+++ Source data
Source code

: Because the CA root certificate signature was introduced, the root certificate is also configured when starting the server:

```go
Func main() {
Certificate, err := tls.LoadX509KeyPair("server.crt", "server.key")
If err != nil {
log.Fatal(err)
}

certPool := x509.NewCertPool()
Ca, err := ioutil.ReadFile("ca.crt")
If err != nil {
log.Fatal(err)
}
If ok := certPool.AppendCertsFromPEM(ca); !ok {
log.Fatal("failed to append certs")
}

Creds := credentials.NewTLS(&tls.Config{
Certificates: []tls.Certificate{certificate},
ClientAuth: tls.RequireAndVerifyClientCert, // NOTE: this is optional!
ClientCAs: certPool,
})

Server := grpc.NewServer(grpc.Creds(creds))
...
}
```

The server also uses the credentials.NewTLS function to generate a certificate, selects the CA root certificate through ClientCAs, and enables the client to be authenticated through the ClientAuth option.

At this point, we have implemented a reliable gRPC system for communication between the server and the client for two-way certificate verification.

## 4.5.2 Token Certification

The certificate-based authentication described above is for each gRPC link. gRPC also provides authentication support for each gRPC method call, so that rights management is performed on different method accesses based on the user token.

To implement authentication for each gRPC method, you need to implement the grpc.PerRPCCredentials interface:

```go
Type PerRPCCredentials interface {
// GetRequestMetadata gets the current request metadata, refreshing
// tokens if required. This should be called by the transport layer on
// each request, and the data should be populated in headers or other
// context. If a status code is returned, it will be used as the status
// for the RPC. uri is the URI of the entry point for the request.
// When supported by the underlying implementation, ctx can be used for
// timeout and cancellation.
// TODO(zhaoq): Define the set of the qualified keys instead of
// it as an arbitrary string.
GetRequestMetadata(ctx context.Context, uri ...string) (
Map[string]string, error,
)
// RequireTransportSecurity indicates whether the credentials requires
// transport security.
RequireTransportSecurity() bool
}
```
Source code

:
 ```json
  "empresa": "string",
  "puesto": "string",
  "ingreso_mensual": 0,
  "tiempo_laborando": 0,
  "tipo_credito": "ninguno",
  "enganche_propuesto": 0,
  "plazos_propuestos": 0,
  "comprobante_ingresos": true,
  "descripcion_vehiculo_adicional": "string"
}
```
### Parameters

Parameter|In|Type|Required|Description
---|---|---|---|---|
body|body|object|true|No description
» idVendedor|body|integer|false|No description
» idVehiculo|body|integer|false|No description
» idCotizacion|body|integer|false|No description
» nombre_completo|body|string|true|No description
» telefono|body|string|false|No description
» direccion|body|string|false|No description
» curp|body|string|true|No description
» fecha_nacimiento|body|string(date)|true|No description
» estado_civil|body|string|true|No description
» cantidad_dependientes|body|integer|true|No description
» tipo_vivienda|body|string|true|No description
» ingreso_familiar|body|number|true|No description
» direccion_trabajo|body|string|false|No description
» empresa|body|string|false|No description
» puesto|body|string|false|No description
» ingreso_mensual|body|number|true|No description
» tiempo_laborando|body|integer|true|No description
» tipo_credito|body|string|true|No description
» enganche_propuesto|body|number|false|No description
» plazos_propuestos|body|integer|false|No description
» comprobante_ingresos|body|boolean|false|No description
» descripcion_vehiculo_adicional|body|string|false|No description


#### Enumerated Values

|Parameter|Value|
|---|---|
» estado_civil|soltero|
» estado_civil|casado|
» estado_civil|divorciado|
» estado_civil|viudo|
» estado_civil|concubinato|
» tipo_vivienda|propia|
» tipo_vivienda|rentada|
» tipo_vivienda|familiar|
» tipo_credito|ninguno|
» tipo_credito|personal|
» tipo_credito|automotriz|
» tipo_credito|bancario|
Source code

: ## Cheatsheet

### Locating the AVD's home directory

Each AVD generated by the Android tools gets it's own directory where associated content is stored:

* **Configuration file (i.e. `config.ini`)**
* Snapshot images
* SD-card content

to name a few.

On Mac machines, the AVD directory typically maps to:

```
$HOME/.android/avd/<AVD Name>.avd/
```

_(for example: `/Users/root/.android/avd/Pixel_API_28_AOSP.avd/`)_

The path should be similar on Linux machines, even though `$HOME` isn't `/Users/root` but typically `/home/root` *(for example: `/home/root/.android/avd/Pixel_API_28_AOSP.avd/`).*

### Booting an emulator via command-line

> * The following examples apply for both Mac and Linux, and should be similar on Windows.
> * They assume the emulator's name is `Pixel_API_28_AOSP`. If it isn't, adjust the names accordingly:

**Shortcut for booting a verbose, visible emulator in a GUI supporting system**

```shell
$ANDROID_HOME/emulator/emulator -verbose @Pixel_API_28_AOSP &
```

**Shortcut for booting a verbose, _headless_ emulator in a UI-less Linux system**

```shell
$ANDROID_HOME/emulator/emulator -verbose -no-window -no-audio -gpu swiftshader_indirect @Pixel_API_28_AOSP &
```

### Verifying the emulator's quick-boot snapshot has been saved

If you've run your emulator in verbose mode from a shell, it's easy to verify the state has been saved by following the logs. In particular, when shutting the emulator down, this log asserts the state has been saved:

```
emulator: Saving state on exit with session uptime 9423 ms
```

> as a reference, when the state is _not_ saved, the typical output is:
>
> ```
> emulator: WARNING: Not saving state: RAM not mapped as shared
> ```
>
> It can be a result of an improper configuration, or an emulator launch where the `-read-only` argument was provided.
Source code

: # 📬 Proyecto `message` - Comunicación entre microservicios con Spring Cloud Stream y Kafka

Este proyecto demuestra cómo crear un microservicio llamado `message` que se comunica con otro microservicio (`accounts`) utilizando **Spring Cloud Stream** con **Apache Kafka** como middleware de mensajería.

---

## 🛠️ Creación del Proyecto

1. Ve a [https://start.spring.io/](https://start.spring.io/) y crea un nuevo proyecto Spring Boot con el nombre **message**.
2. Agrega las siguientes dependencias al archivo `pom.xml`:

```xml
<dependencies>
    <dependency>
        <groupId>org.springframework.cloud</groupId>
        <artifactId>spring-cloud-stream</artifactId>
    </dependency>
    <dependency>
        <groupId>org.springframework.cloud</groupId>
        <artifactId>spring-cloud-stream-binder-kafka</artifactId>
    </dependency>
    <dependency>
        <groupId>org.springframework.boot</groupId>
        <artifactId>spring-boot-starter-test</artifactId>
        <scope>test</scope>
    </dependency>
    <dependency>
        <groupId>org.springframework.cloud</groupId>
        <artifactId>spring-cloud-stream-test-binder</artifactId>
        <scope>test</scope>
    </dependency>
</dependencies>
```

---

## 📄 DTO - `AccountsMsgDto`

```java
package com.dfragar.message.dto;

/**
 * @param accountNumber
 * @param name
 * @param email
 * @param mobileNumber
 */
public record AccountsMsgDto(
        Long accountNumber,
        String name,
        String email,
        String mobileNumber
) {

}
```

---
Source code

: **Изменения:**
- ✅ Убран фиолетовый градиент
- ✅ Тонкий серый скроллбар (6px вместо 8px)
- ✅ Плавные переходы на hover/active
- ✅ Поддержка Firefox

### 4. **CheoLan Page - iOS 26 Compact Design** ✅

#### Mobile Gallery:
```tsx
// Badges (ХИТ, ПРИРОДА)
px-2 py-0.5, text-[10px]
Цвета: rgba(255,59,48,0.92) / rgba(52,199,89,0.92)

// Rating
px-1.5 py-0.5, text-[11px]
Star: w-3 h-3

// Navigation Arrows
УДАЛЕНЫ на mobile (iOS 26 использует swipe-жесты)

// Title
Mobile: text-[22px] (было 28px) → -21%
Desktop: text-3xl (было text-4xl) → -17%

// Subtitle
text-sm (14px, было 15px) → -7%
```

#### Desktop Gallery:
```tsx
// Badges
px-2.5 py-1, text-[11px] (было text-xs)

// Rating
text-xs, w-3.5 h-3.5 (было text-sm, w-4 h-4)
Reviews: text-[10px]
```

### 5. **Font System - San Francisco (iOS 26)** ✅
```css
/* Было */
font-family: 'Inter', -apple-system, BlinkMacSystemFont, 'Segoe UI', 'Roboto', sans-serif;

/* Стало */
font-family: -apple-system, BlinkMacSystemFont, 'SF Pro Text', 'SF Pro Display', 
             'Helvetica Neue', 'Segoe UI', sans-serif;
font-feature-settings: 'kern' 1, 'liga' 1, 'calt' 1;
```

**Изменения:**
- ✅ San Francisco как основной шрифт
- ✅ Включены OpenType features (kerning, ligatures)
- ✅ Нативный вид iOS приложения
++++++
What is expected:
Which lines of the data contain the string "test"? Copy each one.

Your solution:
        <artifactId>spring-boot-starter-test</artifactId>
        <scope>test</scope>
        <artifactId>spring-cloud-stream-test-binder</artifactId>
        <scope>test</scope>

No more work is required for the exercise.